Next, the server 6 executes the generation of a diary text and the search for an image, based on the acquired text data, then combines the diary text and the image together, and thus automatically generates document data (step S45). Thus, document data such as the document 300 shown in FIG. 3 is generated. Since an utterance that can be understood to have a high level of inflection is made in step S39, a smiling expression is employed in an illustration showing the attributes of the user, as the illustration 304c. To post an illustration of the user, an illustration generated by modifying a photograph image of the user, if any, can be used.


Next, the server 6 provides the generated document data to the provision destination (step S46). The provision destination can be one or a plurality of the printer 3, the SNS server 4, and the client 5, as described above. In response to this, the provision destination executes the provision processing of the document data (step S47).


Another example of the document provision processing executed in the information processing system 500 shown in FIG. 5 where the document 400 shown in FIG. 4 is generated and provided will now be described with reference to FIG. 7. FIG. 7 is a sequence chart for explaining another example of the document provision processing executed in the information processing system 500 shown in FIG. 5.

=== ACTIVITY 1 ===
From the passage on document provision, extract the stretch that begins at the words "Next, the server 6 provides" and stops after the words "data (step S47).", copying it word for word.
=== ACTIVITY 2 ===
In the passage on document provision, what can the provision destination for the generated document data be?
The entries have nothing to do with this work.

=== MATERIAL SUPPLIED ===
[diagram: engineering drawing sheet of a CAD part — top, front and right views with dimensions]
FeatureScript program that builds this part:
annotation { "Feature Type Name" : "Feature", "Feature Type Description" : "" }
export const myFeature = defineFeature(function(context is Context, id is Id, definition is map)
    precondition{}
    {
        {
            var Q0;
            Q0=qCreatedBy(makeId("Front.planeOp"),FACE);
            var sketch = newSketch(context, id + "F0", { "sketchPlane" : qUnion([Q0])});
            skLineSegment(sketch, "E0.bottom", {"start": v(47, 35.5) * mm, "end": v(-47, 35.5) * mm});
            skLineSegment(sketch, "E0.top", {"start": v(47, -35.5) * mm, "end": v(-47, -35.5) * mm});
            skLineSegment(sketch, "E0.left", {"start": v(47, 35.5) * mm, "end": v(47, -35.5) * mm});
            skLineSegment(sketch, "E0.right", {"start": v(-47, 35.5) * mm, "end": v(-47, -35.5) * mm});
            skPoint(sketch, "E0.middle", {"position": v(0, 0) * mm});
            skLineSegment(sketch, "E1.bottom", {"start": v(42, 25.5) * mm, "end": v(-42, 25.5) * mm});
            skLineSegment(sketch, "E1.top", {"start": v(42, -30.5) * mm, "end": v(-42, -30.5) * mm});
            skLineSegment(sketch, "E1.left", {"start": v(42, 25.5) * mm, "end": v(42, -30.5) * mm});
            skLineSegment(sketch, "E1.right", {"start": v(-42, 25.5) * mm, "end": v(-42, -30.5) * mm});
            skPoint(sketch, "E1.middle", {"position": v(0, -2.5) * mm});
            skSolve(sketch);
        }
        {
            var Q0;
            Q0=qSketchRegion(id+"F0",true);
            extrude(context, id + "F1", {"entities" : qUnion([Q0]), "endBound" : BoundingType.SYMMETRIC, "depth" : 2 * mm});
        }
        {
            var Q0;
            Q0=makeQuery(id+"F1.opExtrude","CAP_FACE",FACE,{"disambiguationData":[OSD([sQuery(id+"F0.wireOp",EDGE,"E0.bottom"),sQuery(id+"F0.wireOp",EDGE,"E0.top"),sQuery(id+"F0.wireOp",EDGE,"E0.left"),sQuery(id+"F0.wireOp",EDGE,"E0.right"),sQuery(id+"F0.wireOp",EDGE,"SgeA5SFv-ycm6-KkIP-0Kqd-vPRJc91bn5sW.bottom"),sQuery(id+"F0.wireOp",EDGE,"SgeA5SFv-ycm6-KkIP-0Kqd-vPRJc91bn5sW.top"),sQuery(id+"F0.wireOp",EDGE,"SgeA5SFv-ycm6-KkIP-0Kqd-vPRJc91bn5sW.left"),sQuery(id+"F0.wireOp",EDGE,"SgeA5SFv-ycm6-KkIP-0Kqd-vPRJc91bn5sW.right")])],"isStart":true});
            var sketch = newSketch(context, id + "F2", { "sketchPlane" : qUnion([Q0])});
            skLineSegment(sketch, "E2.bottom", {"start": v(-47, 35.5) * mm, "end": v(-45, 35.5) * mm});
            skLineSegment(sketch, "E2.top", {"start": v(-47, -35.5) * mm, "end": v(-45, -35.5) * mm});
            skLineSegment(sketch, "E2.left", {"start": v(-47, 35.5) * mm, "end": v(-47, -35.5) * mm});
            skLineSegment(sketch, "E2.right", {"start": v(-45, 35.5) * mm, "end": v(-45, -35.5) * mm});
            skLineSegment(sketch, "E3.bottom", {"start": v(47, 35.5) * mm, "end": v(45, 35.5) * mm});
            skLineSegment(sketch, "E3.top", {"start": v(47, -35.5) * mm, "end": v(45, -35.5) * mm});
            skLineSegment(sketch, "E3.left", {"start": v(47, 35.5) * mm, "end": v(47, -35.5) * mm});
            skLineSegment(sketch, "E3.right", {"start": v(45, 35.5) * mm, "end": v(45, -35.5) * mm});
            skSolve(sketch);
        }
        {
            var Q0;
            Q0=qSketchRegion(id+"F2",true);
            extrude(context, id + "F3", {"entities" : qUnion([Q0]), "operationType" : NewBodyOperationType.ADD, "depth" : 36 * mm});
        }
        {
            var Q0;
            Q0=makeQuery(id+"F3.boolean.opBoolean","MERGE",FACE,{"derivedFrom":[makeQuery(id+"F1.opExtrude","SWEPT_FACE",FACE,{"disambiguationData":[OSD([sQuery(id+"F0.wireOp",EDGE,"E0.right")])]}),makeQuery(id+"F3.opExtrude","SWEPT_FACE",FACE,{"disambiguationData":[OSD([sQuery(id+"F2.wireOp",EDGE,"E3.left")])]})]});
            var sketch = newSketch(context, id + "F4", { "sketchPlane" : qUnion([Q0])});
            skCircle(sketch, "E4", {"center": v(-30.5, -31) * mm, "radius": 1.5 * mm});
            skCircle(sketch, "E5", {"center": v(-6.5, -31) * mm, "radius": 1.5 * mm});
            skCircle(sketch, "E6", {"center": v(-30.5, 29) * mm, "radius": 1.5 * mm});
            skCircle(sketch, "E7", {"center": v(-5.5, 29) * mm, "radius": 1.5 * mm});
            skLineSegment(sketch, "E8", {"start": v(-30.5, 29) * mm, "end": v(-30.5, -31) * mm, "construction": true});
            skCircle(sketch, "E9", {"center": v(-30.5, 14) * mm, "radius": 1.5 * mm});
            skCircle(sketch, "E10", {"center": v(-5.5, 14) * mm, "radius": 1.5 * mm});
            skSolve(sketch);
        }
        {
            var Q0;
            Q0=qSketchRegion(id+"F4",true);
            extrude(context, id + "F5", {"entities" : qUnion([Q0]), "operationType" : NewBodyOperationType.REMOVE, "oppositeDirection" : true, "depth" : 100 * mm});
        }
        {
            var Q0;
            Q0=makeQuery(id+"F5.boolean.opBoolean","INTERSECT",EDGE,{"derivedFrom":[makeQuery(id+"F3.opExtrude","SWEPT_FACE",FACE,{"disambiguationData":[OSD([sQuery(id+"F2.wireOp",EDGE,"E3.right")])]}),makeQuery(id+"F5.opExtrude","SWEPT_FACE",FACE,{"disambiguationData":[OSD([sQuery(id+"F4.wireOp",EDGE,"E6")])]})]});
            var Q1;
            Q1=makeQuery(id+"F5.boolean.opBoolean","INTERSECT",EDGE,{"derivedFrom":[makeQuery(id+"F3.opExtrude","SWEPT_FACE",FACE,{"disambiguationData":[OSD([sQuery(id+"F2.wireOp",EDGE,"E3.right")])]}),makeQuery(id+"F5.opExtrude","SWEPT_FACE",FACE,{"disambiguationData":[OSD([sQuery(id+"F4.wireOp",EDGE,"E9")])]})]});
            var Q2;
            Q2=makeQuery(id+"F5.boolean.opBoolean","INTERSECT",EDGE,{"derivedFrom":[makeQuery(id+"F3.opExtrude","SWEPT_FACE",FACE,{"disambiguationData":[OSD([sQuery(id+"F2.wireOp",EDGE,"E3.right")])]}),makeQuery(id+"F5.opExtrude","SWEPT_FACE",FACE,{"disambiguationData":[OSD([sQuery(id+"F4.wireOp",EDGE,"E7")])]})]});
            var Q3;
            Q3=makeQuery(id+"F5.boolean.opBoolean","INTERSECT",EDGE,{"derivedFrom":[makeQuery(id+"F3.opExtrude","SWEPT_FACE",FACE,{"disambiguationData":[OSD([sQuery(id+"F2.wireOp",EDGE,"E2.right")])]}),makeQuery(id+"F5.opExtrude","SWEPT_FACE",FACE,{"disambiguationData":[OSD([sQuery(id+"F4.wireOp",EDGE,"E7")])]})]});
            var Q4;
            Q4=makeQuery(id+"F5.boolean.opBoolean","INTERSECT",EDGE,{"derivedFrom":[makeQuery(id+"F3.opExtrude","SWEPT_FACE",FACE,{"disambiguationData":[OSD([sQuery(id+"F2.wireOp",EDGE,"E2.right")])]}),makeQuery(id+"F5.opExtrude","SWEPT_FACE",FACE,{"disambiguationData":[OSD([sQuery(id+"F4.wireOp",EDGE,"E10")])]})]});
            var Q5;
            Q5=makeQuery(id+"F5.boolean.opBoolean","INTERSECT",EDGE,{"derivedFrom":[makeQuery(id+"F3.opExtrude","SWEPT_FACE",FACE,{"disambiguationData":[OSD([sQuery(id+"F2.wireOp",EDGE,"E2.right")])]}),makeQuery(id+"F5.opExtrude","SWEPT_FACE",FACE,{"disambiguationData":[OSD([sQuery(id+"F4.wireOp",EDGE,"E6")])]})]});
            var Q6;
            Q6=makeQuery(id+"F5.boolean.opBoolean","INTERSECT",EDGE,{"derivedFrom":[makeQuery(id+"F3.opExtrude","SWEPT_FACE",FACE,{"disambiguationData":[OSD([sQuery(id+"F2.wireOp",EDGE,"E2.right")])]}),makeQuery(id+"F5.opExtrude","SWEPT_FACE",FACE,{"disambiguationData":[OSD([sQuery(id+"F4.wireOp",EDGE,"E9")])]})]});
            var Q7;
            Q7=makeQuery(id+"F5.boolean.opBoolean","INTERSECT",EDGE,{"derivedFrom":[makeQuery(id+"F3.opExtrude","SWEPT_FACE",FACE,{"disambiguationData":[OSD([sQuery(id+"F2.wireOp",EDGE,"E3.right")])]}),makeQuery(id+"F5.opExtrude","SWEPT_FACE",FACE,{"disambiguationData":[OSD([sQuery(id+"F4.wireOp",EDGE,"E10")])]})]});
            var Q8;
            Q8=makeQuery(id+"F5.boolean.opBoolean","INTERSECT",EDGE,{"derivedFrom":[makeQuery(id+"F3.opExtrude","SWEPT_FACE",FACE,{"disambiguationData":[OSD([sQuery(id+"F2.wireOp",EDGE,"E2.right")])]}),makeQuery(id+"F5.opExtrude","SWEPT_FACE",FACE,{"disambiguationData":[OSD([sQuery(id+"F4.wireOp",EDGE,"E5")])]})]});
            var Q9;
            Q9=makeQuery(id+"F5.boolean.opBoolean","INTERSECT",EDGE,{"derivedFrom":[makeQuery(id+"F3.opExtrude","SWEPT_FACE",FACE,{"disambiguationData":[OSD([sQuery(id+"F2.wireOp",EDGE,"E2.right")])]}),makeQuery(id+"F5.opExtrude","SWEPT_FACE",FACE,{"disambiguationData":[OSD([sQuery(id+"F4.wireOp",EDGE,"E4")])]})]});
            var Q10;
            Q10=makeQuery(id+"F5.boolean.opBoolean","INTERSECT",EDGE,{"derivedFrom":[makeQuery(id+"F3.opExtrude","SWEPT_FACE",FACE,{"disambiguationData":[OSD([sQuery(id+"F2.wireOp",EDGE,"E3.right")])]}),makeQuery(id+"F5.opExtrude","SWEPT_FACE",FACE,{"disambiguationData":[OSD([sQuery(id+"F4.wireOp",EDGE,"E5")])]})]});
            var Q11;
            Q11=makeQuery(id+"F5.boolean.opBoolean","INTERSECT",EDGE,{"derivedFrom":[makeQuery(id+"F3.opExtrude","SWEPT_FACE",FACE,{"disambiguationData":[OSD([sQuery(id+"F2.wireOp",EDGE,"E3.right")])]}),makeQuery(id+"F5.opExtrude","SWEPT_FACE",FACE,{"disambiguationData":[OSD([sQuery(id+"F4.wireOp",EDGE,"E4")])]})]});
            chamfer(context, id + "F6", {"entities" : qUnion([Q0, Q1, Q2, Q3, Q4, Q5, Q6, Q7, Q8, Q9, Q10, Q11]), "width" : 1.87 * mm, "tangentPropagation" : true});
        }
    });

=== EXERCISE ANSWER 1 ===
Next, the server 6 provides the generated document data to the provision destination (step S46). The provision destination can be one or a plurality of the printer 3, the SNS server 4, and the client 5, as described above. In response to this, the provision destination executes the provision processing of the document data (step S47).

=== EXERCISE ANSWER 2 ===
One or more of the printer 3, the SNS server 4, and the client 5.